Updated by shugo (Shugo Maeda) over 7 years ago

  • Status changed from Open to Assigned
  • Assignee set to shugo (Shugo Maeda)

Hello,

Benoit Daloze wrote:

I noticed #take is now defined on Enumerator::Lazy, and it has lazy behavior:

(1..1000).lazy.select(&:even?).take 3 # => #<Enumerator::Lazy ...>

I would expect #take to not be lazy and always produce an Array, like the original Enumerable#take does.
I think many rubyists would expect that too.

Do you have a use case for a lazy #take ? I can't find one right now.

At first, I had the same opinion, but lazy take is sometimes useful.
For example, the following code consume much memory if take is not lazy.

sum = e.lazy.take(1000000).inject(:+)

Scheme's stream-take, which is equivalent to Enumerator::Lazy#take, is also lazy.

gosh> (use util.stream)
#
gosh> (stream-take (stream-iota -1 3 2) 3)
#
gosh> (stream->list (stream-take (stream-iota -1 3 2) 3))
(3 5 7)

I've seen #6152, although I can't read it.
I think lazy.take(5) should be equal to lazy.first(5) and it reads better.

I think it's good to have both the eager and lazy version of take.

Updated by trans (Thomas Sawyer) over 7 years ago

Both "takes" on this seem valid. Could there be a special method similar to take for de-lazying and taking a segment of the enumeration? e.g. maybe #pinch ?

e.lazy.pinch(3)

e.lazy.pinch(4..6)

e.lazy.pinch(2, 4)

Updated by gregolsen (Innokenty Mikhailov) over 7 years ago

=begin
Same for me - at first was thinking about having take evaluating makes sense.
But having ability to continue building the lazy chain looks more logical.

Having something like #pinch totally makes sense.

However I'm thinking about more radical solution: having methods with bang (!) always evaluate.

Like (({[1,2,3,4,5].lazy.map! { |x| x * 10 }})) will return the evaluated result.
This will solve the problem of calling (({to_a})) manually.
It might be confusing at first but then I think people will love that feature.
What do you think?
=end

Updated by matz (Yukihiro Matsumoto) over 7 years ago

use #first. map! etc. do not conform other bang method naming convention.
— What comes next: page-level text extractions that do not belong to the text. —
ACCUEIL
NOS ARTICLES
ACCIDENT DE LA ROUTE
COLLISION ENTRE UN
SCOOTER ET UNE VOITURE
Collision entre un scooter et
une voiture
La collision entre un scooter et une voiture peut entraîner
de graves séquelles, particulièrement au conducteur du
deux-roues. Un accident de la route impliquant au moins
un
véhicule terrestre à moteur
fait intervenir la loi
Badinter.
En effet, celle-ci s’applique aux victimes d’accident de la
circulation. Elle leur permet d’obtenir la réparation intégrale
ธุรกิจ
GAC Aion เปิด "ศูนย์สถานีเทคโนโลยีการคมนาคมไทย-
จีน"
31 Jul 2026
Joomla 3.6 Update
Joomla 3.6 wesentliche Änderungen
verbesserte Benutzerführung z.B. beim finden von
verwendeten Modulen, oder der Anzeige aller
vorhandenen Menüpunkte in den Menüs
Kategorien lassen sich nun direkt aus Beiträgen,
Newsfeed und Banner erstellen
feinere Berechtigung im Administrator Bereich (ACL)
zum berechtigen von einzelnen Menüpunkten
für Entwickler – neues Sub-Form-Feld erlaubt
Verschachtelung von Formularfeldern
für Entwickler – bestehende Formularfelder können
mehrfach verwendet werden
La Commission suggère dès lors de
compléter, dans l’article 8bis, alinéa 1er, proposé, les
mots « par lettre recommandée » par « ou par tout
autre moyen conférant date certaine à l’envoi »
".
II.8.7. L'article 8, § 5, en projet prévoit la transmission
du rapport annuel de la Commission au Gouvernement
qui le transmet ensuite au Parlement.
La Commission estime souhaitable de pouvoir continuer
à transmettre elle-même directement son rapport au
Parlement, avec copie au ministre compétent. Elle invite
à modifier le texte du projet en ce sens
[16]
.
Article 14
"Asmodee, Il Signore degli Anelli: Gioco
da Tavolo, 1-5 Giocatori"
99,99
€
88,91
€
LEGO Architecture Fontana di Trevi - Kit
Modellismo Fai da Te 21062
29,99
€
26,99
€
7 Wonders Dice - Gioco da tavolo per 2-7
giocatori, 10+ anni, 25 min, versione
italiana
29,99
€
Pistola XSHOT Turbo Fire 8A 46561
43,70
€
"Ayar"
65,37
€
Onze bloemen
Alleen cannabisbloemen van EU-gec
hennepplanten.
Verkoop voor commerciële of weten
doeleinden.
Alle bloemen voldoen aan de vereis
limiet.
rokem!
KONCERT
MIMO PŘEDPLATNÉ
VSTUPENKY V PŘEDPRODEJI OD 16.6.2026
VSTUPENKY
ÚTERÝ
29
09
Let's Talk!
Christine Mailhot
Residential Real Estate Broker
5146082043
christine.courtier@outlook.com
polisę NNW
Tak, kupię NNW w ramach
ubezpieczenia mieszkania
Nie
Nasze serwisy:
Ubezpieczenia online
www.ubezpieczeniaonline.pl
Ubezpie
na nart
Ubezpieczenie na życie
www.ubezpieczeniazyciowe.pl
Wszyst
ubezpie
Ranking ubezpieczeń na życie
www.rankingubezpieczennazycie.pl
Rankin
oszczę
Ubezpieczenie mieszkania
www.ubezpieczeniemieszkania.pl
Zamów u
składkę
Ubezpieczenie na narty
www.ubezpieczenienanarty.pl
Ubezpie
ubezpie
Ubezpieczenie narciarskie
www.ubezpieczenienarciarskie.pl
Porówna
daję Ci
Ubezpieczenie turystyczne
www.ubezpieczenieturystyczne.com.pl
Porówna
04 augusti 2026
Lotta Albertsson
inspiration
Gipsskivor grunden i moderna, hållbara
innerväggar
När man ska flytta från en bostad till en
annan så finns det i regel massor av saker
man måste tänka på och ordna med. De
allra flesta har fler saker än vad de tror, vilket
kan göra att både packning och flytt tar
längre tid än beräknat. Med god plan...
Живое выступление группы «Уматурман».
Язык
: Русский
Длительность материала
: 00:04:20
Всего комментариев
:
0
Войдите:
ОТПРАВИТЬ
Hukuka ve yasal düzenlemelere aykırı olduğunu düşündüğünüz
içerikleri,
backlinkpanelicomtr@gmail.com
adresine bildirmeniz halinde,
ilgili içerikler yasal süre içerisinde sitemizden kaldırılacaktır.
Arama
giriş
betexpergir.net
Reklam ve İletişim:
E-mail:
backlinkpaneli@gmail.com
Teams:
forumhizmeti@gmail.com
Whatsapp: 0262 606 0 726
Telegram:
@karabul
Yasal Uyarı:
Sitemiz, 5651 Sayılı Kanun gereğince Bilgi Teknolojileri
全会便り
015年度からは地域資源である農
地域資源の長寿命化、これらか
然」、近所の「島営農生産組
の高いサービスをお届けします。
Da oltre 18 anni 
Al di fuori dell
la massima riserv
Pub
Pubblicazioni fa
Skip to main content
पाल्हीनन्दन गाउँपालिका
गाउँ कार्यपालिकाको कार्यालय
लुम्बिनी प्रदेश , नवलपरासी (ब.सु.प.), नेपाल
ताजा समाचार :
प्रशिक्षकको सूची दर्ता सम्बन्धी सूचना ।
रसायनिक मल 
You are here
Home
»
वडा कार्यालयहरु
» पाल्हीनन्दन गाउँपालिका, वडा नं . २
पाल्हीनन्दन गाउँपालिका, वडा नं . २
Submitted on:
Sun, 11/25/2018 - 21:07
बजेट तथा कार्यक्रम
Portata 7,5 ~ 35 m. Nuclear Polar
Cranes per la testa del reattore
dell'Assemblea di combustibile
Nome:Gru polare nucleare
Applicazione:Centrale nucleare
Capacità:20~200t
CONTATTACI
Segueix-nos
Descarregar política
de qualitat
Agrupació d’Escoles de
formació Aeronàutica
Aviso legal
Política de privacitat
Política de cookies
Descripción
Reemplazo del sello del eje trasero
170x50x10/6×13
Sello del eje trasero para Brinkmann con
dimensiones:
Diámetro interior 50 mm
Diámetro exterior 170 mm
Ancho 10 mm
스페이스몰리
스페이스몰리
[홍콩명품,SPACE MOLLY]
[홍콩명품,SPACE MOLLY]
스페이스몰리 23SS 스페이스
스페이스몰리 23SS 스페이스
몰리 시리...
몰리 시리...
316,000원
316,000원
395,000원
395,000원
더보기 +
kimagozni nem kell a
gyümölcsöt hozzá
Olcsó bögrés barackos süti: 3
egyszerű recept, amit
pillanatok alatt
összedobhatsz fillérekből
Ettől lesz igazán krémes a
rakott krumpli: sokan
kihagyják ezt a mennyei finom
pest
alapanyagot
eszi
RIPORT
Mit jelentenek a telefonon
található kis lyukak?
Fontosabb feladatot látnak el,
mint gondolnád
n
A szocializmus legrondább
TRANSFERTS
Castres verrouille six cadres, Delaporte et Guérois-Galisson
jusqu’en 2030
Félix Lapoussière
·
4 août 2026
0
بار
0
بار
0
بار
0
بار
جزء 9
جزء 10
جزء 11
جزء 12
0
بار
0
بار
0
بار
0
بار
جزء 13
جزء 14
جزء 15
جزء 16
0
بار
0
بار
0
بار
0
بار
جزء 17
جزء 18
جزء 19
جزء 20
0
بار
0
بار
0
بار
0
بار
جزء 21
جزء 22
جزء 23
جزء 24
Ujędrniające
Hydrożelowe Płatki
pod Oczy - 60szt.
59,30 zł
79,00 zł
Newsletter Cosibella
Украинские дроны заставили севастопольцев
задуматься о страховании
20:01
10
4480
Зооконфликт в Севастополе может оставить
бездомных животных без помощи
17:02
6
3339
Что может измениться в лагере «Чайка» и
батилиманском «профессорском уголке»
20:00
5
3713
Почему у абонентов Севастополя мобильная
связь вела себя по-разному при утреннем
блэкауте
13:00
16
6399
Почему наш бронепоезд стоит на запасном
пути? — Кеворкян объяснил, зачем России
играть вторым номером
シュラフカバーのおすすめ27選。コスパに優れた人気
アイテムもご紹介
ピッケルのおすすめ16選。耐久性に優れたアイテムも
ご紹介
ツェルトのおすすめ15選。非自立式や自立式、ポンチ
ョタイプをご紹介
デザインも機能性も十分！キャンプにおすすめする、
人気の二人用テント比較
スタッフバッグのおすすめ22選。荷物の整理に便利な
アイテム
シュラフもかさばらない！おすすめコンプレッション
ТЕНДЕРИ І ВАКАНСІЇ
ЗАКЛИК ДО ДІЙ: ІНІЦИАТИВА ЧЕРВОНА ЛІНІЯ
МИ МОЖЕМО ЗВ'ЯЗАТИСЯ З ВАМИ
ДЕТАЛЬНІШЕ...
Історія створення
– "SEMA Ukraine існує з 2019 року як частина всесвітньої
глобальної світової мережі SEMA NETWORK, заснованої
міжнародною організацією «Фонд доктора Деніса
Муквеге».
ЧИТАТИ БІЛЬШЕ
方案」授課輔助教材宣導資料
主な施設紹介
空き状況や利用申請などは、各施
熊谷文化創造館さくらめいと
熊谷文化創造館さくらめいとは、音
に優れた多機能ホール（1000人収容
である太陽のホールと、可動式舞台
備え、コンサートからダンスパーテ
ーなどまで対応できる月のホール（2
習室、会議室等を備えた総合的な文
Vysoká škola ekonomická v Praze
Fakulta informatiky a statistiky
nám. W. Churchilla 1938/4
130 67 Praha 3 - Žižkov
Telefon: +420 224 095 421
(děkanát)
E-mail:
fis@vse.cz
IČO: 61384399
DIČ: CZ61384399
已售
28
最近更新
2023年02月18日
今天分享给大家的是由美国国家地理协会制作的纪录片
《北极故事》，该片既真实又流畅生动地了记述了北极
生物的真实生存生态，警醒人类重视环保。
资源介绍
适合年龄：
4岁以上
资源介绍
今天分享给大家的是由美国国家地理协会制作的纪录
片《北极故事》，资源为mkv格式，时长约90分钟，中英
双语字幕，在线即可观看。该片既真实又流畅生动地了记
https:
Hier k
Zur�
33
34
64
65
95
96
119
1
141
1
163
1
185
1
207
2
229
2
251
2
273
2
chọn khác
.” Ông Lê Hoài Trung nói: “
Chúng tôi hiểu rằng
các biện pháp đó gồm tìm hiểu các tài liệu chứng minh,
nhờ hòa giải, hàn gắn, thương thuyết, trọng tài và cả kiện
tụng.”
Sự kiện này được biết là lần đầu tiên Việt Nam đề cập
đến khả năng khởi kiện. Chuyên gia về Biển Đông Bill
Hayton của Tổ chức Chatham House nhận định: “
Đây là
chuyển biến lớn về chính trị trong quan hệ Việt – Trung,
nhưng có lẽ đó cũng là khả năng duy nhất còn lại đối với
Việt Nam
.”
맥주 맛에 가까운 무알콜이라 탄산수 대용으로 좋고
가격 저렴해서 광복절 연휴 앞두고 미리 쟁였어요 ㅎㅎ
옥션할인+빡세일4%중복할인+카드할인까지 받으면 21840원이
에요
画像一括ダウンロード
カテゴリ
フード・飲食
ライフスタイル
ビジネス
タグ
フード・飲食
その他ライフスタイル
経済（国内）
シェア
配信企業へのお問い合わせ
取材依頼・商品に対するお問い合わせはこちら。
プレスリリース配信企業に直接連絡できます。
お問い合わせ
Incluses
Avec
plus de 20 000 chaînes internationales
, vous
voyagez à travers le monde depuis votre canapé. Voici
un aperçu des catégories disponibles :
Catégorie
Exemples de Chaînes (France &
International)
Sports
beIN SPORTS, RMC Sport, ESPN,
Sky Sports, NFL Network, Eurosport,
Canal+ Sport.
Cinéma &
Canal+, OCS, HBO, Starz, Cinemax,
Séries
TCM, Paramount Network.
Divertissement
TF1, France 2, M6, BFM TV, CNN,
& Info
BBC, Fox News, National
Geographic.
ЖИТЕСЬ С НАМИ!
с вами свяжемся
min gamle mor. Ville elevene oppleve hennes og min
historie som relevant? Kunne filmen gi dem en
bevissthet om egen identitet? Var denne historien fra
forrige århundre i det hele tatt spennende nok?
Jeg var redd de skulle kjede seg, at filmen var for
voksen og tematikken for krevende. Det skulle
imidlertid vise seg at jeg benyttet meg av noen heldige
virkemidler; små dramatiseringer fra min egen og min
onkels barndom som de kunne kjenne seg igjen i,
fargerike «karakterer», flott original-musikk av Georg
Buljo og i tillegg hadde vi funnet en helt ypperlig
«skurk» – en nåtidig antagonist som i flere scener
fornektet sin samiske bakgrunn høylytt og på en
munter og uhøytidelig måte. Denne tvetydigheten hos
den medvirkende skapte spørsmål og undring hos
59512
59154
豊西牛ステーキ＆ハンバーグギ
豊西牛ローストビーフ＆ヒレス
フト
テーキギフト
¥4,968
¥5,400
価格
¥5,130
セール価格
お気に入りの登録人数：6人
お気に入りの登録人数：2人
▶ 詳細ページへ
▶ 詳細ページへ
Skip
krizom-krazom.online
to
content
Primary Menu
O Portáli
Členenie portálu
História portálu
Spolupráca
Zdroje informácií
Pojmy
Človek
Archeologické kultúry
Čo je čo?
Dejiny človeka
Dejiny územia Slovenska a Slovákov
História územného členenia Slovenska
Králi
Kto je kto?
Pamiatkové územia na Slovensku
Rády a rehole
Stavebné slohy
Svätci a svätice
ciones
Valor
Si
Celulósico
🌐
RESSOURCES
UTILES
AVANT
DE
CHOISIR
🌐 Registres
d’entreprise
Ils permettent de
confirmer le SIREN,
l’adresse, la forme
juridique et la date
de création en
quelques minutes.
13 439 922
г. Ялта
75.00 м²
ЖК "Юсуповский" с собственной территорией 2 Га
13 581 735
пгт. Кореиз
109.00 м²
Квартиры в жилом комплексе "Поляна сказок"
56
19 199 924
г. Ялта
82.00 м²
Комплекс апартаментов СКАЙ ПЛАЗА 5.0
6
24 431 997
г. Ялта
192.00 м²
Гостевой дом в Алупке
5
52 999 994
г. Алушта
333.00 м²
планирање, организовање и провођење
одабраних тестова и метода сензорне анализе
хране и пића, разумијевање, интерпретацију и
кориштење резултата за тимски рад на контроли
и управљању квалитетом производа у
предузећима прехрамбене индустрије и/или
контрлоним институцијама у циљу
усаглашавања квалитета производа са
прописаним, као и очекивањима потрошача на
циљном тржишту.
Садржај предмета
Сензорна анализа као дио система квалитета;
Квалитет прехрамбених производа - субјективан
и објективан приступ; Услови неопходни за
Updated by Eregon (Benoit Daloze) over 7 years ago

matz:

use #first. map! etc. do not conform other bang method naming convention.

Thank you for taking the decision.

Shugo:
I understand the use, so I also think it's worth having some form of lazy #take.

However, I think many would expect #take to be eager, so it should be very well documented in the Enumerator::Lazy class documentation (with an example of #take and #first).

Thomas Sawyer:

Both "takes" on this seem valid.
You just made my day.

Could there be a special method similar to take for de-lazying and taking a segment of the enumeration? e.g. maybe #pinch ?
Sounds interesting, could you open a new issue?

Innokenty Mikhailov:

However I'm thinking about more radical solution: having methods with bang (!) always evaluate.

I like it, it reminds me of #force, the alias of #to_a. And it has some notion of "I want it now, please evaluate the result".

But as matz said, the naming convention is not respected, and defining all these methods simply to avoid an explicit method call is probably not worth it.

#6

Updated by shugo (Shugo Maeda) over 7 years ago

  • Status changed from Assigned to Closed
  • % Done changed from 0 to 100

This issue was solved with changeset r35090.
Benoit, thank you for reporting this issue.
Your contribution to Ruby is greatly appreciated.
May Ruby be with you.


  • enumerator.c (enumerable_lazy): add an example of take and first to the documentation. [ruby-core:43344] [Bug #6158] add the description of the behavior when a block is given to zip or cycle.